Dopo un lungo periodo di fermenti politici infiammati dalle ideologie romantiche, il 17 Marzo di 160 anni fa l’Italia si liberò dal giogo delle potenze straniere e Giuseppe Garibaldi consegnò le terre da lui unificate sotto la bandiera tricolore (ispirata dalla Repubblica Cisalpina e dalla bandiera francese) al sovrano del Regno di Sardegna, Vittorio Emanuele II: nacque così il Regno d’Italia.
La nascita del regno non fu però una cosa immediata, anzi, fu frutto di una lunga e sofferta gestazione. Il concetto d’italianità non è sempre stato una costante nella penisola e deve ringraziare prevalentemente l’avvento della radio e della televisione, che, tramite l’utilizzo di un’unica lingua e di una pedagogia nazionale, hanno velocizzato il processo di creazione di notevole difficoltà, come si evince dalle parole di Massimo D’Azeglio: “Abbiamo creato l’Italia, ora bisogna creare gli italiani”. Il popolo dell’Italia appena formata era costituito da un ventaglio di ceti sociali, cosa che possiamo notare ancora oggi: l’Alta Italia e la Toscana, più vicini ai fermenti dell’Europa Centrale di stampo liberalista e progressista, erano costituiti prevalentemente da una borghesia industriale e da un abbandono progressivo delle campagne; il Sud Italia invece, unito sotto la corona del Regno delle Due Sicilie, era tendenzialmente più contadino e conservatore, anche a causa dei sovrani borbonici, storicamente meno progressisti della monarchia asburgica. Questa spaccatura ebbe ripercussioni nei decenni successivi e divenne un problema grave da sanare entro (come si prospettava ottimisticamente) il 2020, cosa che però, non è accaduta.

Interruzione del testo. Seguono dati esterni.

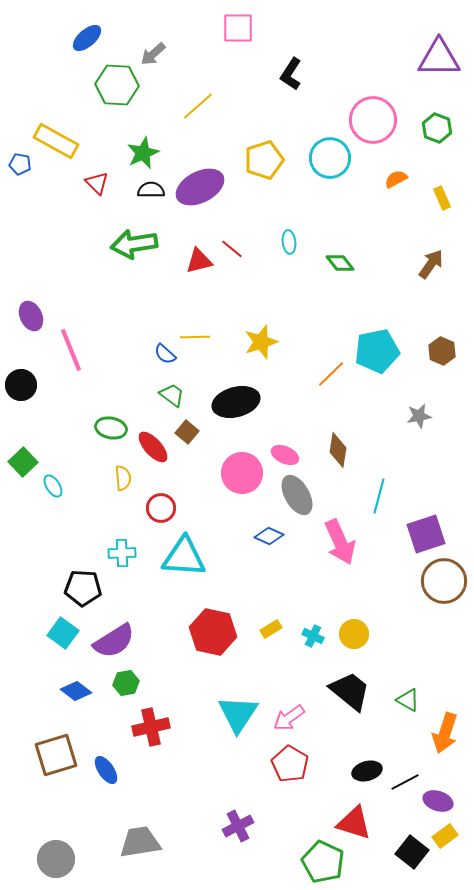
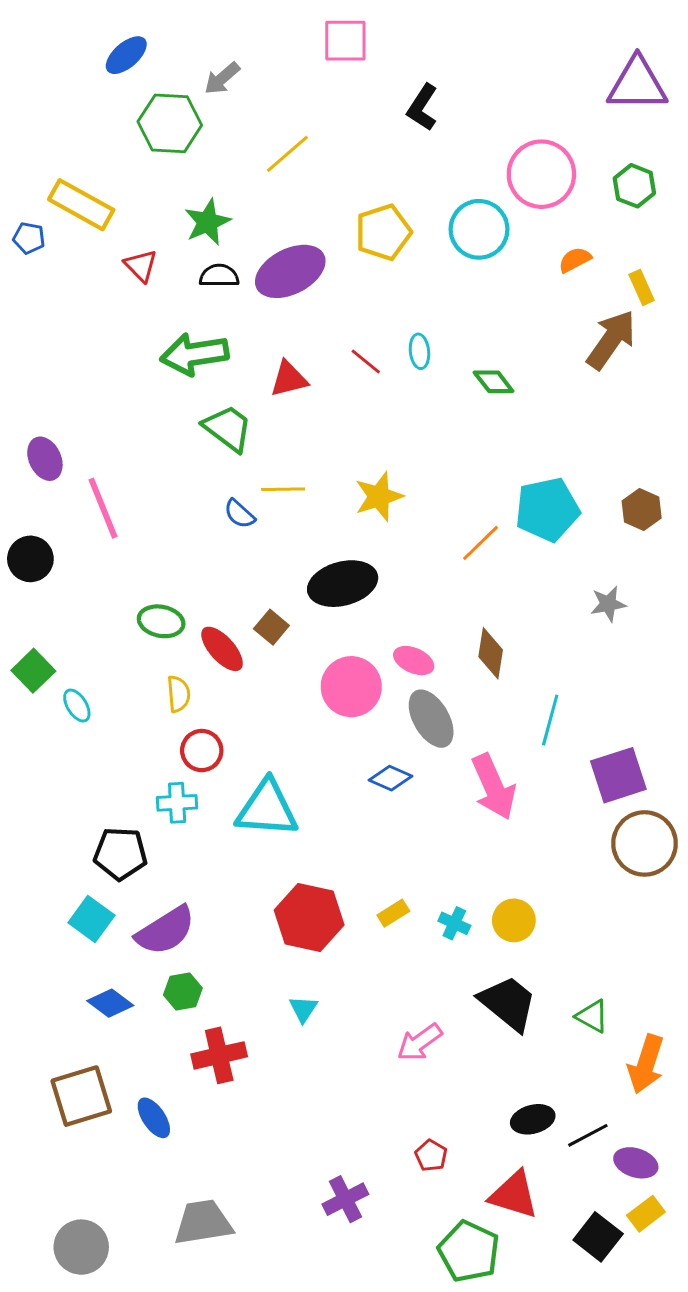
red line: (232, 249) -> (366, 361), moved
brown arrow: (431, 264) -> (611, 340), moved, size x1.4
green trapezoid: (172, 395) -> (228, 428), moved, size x1.4
red circle: (161, 508) -> (202, 751), moved
cyan triangle: (238, 714) -> (303, 1009), moved, size x0.5
red pentagon: (290, 764) -> (431, 1156), moved, size x0.6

Ma quando nasce "l'italiano"? Il concetto di appartenenza ad un’unica nazione italica affonda le sue radici più in antichità e precisamente nel periodo dell’impero di Roma. Dopo le tensioni della Guerra Sociale, con la Lex Plautia Papiria dell’89 a.C. e la Lex Roscia del 40 a.C., tutti gli abitanti a sud del Po e la Gallia Cisalpina ottennero la cittadinanza romana, leggi che li resero a tutti gli effetti “romani”. Questo avvenimento influenzerà tutte le vicende politiche degli anni a venire poiché il popolo che abitava sotto la catena delle Alpi per lungo tempo non si riconoscerà nel sovrano e nel regno locale, variabile e lontano dalla vita del contado, ma si identificherà generalmente come “romano” e parlante un nuovo dialetto della lingua latina (lombardo, toscano, siciliano…); lo stesso faranno i popoli invasori come ad esempio i popoli germanici (Longobardi, Goti, Sassoni) che si trasferirono in massa nel Belpaese nell’Alto Medioevo, i quali, una volta uniti culturalmente ed etnicamente agli autoctoni italici, smetteranno di chiamarsi con il loro nome e si definiranno anche loro come “romani”. Bisogna però ammettere e riconoscere che l’identità italiana ha pure portato con sé tragedie immani come la Seconda Guerra Mondiale, fomentata dall’ideologia fascista mussoliniana e da una fantasiosa “pura razza italica” etnicamente non esistente (la penisola è stata abitata da italici, arabi, bizantini, germani e molti altri essendo una regione geografica affacciata sul mare ed aperta ai commercianti stranieri). Nonostante questo, che in parte siamo riusciti a superare (anche se analizzando le vicende politiche di questi anni è evidente una rinascita dei movimenti neo-fascisti e di un serpeggiante ed occulto razzismo), dobbiamo tanto alla nascita del Regno d’Italia, dalla libertà di autogoverno ispirata dallo “stato-nazione” ad un relativo benessere sociale ed economico, che, anche se non siamo i migliori al mondo, ci rende pur sempre l’ottava potenza economica. Il 17 Marzo 1861 nacque l’Italia: grazie Garibaldi.